Wine is made in all 50 states. But, we also import a lot of wine. France, New Zealand (Thanks Kim) and Australia are all high on the list - but at the top, as you might assume, is Italy.
This, of course, is because of Prosecco. Prosecco is protected by the Italian government, so you can only call your sparkling wine Prosecco if it’s made with at least 85% Glera grapes and those grapes come from the Veneto or from the neighboring Friuli.
While Prosecco is the most popular Italian wine here in the US, the most prized, one could argue, would be Barolo. People seek out Prosecco for good value bubbles, but most people know about the regal nature (and inherent price tag) that comes with Barolo.
Barolo wines are made with the Nebbiolo grape. Nebbiolo appears light in color but is extremely intense in aroma and flavor. It is full of characteristics like cherries, roses, leather, tar, anise and tobacco. It has wonderful acidity (to stand up to all those delicious tomato dishes) and tannin for days (so you can even have one with your ribeye).
Although Barolos (grapes grown within the limits of Barolo, in Piedmont) are often the priciest of wines made with Nebbiolo, there are other places to go for great value wines made with that same grape. Barbaresco, right next door, would be the easy answer (although still pricey). But if you go a bit outside Barolo for ‘Langhe Nebbiolo’ or a bit to the north for Nebbiolo from ‘Alto (or Northern) Piedmont’ you can still find some gems.
Ioppa, in Northern Piedmont are a 6th generation family of grape growers who started working with Cristiano Garella in 2015. Cristiano has his hands in about 20 different projects throughout the Northern Piedmont area (hint - that’s all of them). If you’re drinking quality wine from this area, he made it or told the winemaker how to make it. This new take on old school piedmont is delightful.
Their ‘2020 Colline Novaresi’ ($20) smells like cherries, roses and pine. It is light in color, medium in body, with drying tannins and a perfect blend of juicy and tart red fruit on the palate.
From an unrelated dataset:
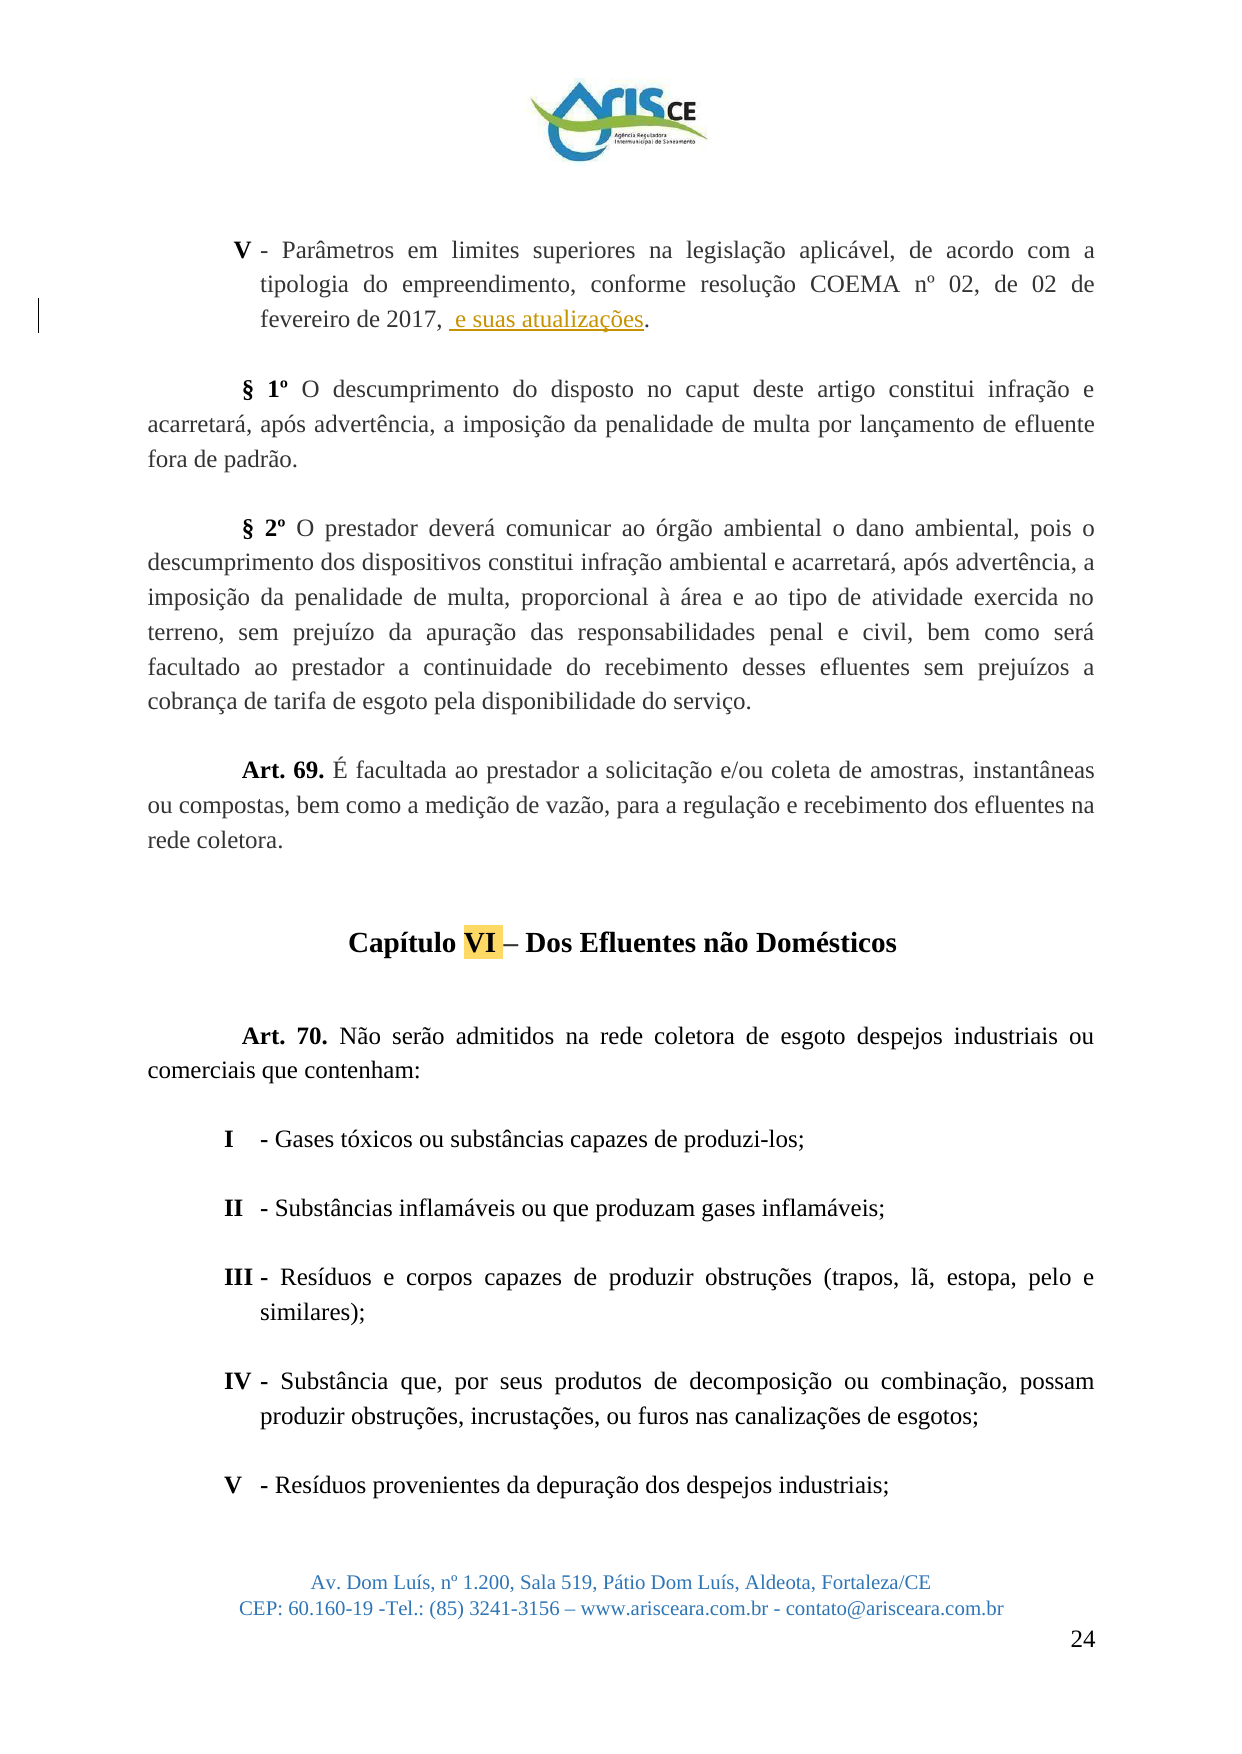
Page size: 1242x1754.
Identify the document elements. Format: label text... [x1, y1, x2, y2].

It might be the best value Nebbiolo on the planet. But if you’re looking for something special, the ‘2016 Ghemme’ ($37) is more complex with developed characteristics of earth, tobacco, spice and dried fruits. If it was made 80 miles to the south (in Barolo) it would easily cost 3-4 times as much.
The history of the Vietti winery in Barolo dates back to the 1800s but in 1952, instead of making one Barolo from all his different vineyard sites, Alfredo Currado (husband of Luciana Vietti) began to vinify and bottle his Barolo wines under single vineyard designations.
While those single vineyard Barolos are not cheap, Luca Currado still makes some more affordable wines. The Vietti ‘Perbacco’ ($27) is one of the best values in wine. The grapes are picked and vinified from one of the most prized sites in Barolo: Castiglione. On the east side of Barolo in the Serralunga valley, Castiglione is known for producing velvety, concentrated, more powerful styles of Barolo. Upon tasting, Lucca decides which juice will remain in barrels for the full 3 years required to label the wine as Barolo (and cost double!), and which juice will get the measly 2 years in the same oak barrels and be ready to drink today under the Perbacco label.
No wines made with Nebbiolo grapes are cheap. It’s a tough grape to grow. Plus, the best wines made with Nebbiolo (Barolos and Barbarescos, arguably) take years to become ready to drink (they’re too tannic, astringent and bitter in their youth). But, from the Langhe hills surrounding the prized sites of Barolo, to the foothills of the Alps in Northern Piedmont, you can still find value if you know where to look.